This exercise requires an exact output of the listing, images omitted.
[Opening DATA EXCERPTS section]
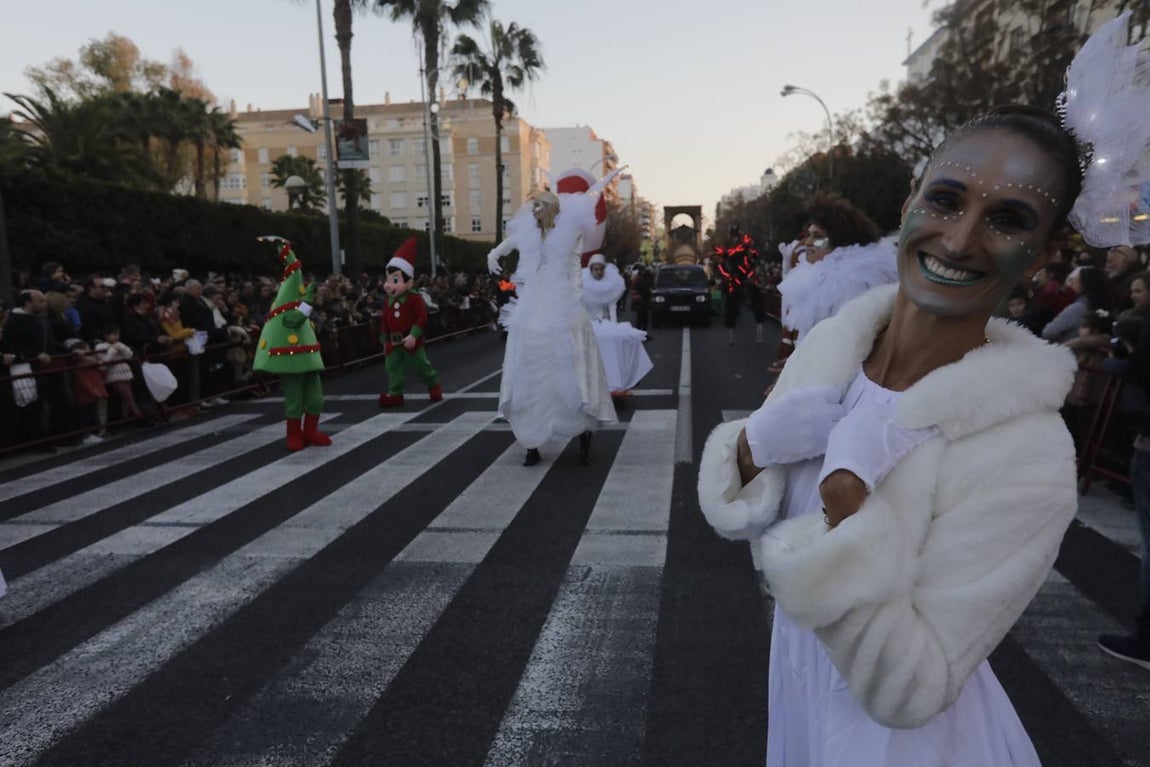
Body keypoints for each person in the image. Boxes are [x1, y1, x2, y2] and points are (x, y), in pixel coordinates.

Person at [698, 103, 1096, 765]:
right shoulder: (832, 345)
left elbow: (914, 686)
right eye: (945, 199)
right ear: (911, 201)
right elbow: (750, 518)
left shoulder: (1029, 452)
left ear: (1045, 254)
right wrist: (749, 448)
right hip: (796, 689)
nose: (961, 239)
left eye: (1007, 219)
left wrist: (849, 503)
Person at [488, 170, 623, 467]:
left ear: (550, 210)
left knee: (571, 373)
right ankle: (531, 442)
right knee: (529, 374)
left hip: (562, 307)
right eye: (533, 206)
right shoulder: (527, 233)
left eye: (539, 206)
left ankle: (582, 433)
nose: (533, 211)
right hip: (532, 309)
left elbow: (575, 270)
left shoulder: (570, 233)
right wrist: (493, 255)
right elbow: (509, 244)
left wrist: (572, 302)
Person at [772, 193, 896, 373]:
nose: (807, 242)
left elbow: (844, 351)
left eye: (817, 236)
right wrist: (796, 366)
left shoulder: (851, 283)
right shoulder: (817, 278)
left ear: (840, 242)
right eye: (809, 235)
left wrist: (801, 372)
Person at [252, 237, 331, 452]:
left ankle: (311, 431)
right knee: (295, 400)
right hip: (289, 361)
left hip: (307, 360)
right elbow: (294, 320)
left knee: (316, 398)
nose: (303, 287)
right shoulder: (286, 311)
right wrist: (308, 303)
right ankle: (294, 434)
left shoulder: (297, 307)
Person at [377, 236, 442, 408]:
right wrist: (384, 339)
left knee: (421, 365)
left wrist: (414, 335)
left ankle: (432, 384)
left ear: (408, 282)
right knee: (392, 368)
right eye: (388, 280)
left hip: (410, 340)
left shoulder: (414, 298)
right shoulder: (387, 301)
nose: (389, 285)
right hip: (393, 341)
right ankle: (395, 393)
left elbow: (422, 317)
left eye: (395, 280)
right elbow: (384, 320)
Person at [581, 253, 653, 396]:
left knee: (620, 344)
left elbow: (612, 308)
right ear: (591, 270)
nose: (599, 272)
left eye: (601, 269)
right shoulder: (584, 285)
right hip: (590, 324)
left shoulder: (612, 285)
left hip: (607, 324)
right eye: (595, 269)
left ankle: (619, 380)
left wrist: (612, 326)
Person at [1041, 265, 1114, 343]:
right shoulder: (1103, 308)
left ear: (1084, 285)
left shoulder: (1078, 307)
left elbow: (1048, 332)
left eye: (1073, 281)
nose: (1069, 285)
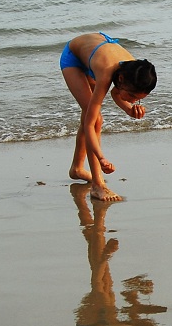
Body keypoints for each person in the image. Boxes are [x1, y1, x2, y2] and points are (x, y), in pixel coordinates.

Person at [59, 31, 157, 201]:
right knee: (95, 119)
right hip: (74, 58)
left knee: (90, 113)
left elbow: (116, 92)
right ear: (121, 79)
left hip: (93, 54)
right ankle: (97, 186)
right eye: (133, 98)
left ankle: (77, 168)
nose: (134, 101)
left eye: (138, 100)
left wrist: (128, 109)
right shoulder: (107, 73)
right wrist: (101, 158)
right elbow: (90, 125)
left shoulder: (133, 71)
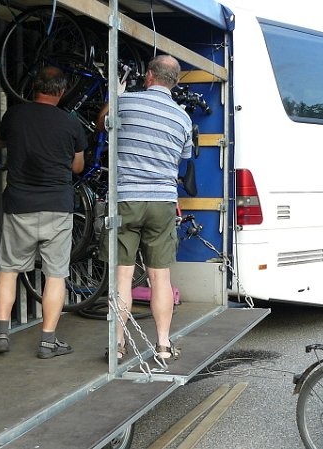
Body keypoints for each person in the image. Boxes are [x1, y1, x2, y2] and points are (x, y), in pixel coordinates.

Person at [0, 66, 87, 359]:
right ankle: (48, 342)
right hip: (57, 207)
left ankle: (0, 336)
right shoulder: (71, 124)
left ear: (34, 87)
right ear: (62, 91)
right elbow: (78, 167)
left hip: (19, 205)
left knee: (8, 270)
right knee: (55, 274)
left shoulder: (14, 115)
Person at [97, 55, 194, 362]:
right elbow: (184, 157)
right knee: (160, 277)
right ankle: (163, 345)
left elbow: (101, 124)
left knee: (123, 277)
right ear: (175, 82)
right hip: (163, 201)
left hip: (127, 198)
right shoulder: (183, 118)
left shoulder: (126, 102)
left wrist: (115, 95)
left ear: (149, 75)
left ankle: (118, 344)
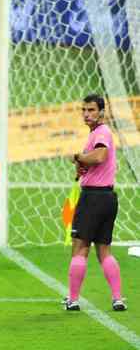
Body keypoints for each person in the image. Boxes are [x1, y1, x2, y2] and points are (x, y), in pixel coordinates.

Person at [64, 94, 126, 312]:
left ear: (101, 111)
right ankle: (118, 298)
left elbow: (99, 157)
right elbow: (96, 162)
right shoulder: (98, 134)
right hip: (107, 198)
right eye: (84, 110)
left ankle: (72, 299)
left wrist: (77, 157)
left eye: (91, 110)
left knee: (80, 248)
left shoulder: (102, 133)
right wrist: (82, 166)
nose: (86, 114)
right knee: (104, 252)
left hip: (93, 198)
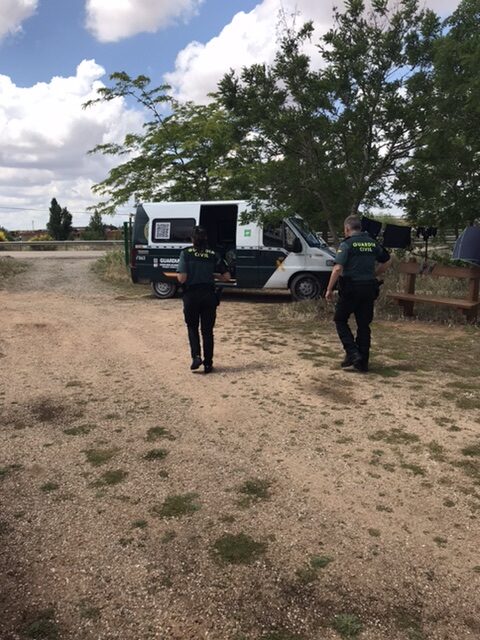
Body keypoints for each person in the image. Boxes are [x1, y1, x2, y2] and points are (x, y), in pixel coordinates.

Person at [325, 215, 391, 372]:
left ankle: (353, 353)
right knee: (363, 325)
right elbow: (388, 260)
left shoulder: (347, 244)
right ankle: (363, 362)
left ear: (347, 229)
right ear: (359, 228)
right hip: (369, 288)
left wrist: (329, 289)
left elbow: (338, 268)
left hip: (351, 288)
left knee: (340, 319)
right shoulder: (372, 243)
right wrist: (375, 274)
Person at [177, 227, 230, 373]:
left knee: (192, 328)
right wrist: (212, 276)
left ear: (192, 239)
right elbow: (226, 277)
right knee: (207, 331)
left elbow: (182, 278)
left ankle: (196, 356)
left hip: (191, 296)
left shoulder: (185, 254)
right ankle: (208, 363)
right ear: (206, 239)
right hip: (209, 296)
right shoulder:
[Closing DATA EXCERPTS section]
* **EXERCISE SOLUTION**
Body keypoints for each person in the image. Boxes are [x1, y1, x2, y2] and points are (x, y), in pixel coordinates.

Person at [698, 103, 1096, 765]:
right shoulder: (832, 345)
left elbow: (914, 686)
right eye: (945, 199)
right ear: (911, 201)
right elbow: (750, 518)
left shoulder: (1029, 452)
left ear: (1045, 254)
right wrist: (749, 448)
right hip: (796, 689)
nose: (961, 239)
left eye: (1007, 219)
left wrist: (849, 503)
Person at [488, 170, 623, 467]:
left ear: (550, 210)
left knee: (571, 373)
right ankle: (531, 442)
right knee: (529, 374)
left hip: (562, 307)
right eye: (533, 206)
right shoulder: (527, 233)
left eye: (539, 206)
left ankle: (582, 433)
nose: (533, 211)
right hip: (532, 309)
left elbow: (575, 270)
left shoulder: (570, 233)
right wrist: (493, 255)
right elbow: (509, 244)
left wrist: (572, 302)
Person at [772, 193, 896, 373]:
nose: (807, 242)
left elbow: (844, 351)
left eye: (817, 236)
right wrist: (796, 366)
left shoulder: (851, 283)
right shoulder: (817, 278)
left ear: (840, 242)
right eye: (809, 235)
left wrist: (801, 372)
Person at [252, 237, 331, 452]:
left ankle: (311, 431)
right knee: (295, 400)
right hip: (289, 361)
left hip: (307, 360)
right elbow: (294, 320)
left knee: (316, 398)
nose: (303, 287)
right shoulder: (286, 311)
right wrist: (308, 303)
right ankle: (294, 434)
left shoulder: (297, 307)
Person at [377, 236, 442, 408]:
right wrist: (384, 339)
left knee: (421, 365)
left wrist: (414, 335)
left ankle: (432, 384)
left ear: (408, 282)
right knee: (392, 368)
right eye: (388, 280)
left hip: (410, 340)
left shoulder: (414, 298)
right shoulder: (387, 301)
nose: (389, 285)
right hip: (393, 341)
right ankle: (395, 393)
left elbow: (422, 317)
left eye: (395, 280)
right elbow: (384, 320)
Person at [581, 253, 653, 396]:
left knee: (620, 344)
left elbow: (612, 308)
right ear: (591, 270)
nose: (599, 272)
left eye: (601, 269)
right shoulder: (584, 285)
right hip: (590, 324)
left shoulder: (612, 285)
left hip: (607, 324)
right eye: (595, 269)
left ankle: (619, 380)
left wrist: (612, 326)
Person at [1041, 265, 1114, 343]:
right shoulder: (1103, 308)
left ear: (1084, 285)
left shoulder: (1078, 307)
left elbow: (1048, 332)
left eye: (1073, 281)
nose: (1069, 285)
Body keypoints for each person in the image. Boxes are [x1, y1, x2, y2] and points are (x, y), in pixel coordinates.

Person at [59, 31, 157, 201]:
right knee: (95, 119)
right hip: (74, 58)
left knee: (90, 113)
left elbow: (116, 92)
right ear: (121, 79)
left hip: (93, 54)
right ankle: (97, 186)
right eye: (133, 98)
left ankle: (77, 168)
nose: (134, 101)
left eye: (138, 100)
left wrist: (128, 109)
right shoulder: (107, 73)
right wrist: (101, 158)
right elbow: (90, 125)
left shoulder: (133, 71)
Body keypoints for each person in the image. Boxes are [x1, y1, x2, y2] and points are (x, y), in pixel coordinates.

Person at [0, 66, 87, 359]:
right ankle: (48, 342)
right hip: (57, 207)
left ankle: (0, 336)
right shoulder: (71, 124)
left ear: (34, 87)
right ear: (62, 91)
right elbow: (78, 167)
left hip: (19, 205)
left knee: (8, 270)
right knee: (55, 274)
left shoulder: (14, 115)
Person at [97, 55, 194, 362]:
right elbow: (184, 157)
right knee: (160, 277)
right ankle: (163, 345)
left elbow: (101, 124)
left knee: (123, 277)
right ear: (175, 82)
right hip: (163, 201)
left hip: (127, 198)
right shoulder: (183, 118)
left shoulder: (126, 102)
left wrist: (115, 95)
left ear: (149, 75)
left ankle: (118, 344)
Body keypoints for each person in the image. Boxes are [x1, y1, x2, y2] and points are (x, y), in pixel coordinates.

Person at [64, 94, 126, 312]:
left ear: (101, 111)
right ankle: (118, 298)
left elbow: (99, 157)
right elbow: (96, 162)
right shoulder: (98, 134)
right hip: (107, 198)
right eye: (84, 110)
left ankle: (72, 299)
left wrist: (77, 157)
left eye: (91, 110)
left knee: (80, 248)
left shoulder: (102, 133)
right wrist: (82, 166)
nose: (86, 114)
right knee: (104, 252)
left hip: (93, 198)
Body keypoints for each person in the image. Boxes are [x1, y1, x2, y2] and points are (x, y), in pixel coordinates.

Person at [325, 215, 391, 372]:
left ankle: (353, 353)
right knee: (363, 325)
right elbow: (388, 260)
left shoulder: (347, 244)
right ankle: (363, 362)
left ear: (347, 229)
right ear: (359, 228)
right hip: (369, 288)
left wrist: (329, 289)
left elbow: (338, 268)
left hip: (351, 288)
left knee: (340, 319)
right shoulder: (372, 243)
right wrist: (375, 274)
Person at [177, 227, 230, 373]:
left knee: (192, 328)
right wrist: (212, 276)
left ear: (192, 239)
right elbow: (226, 277)
right knee: (207, 331)
left elbow: (182, 278)
left ankle: (196, 356)
left hip: (191, 296)
left shoulder: (185, 254)
right ankle: (208, 363)
right ear: (206, 239)
right hip: (209, 296)
right shoulder:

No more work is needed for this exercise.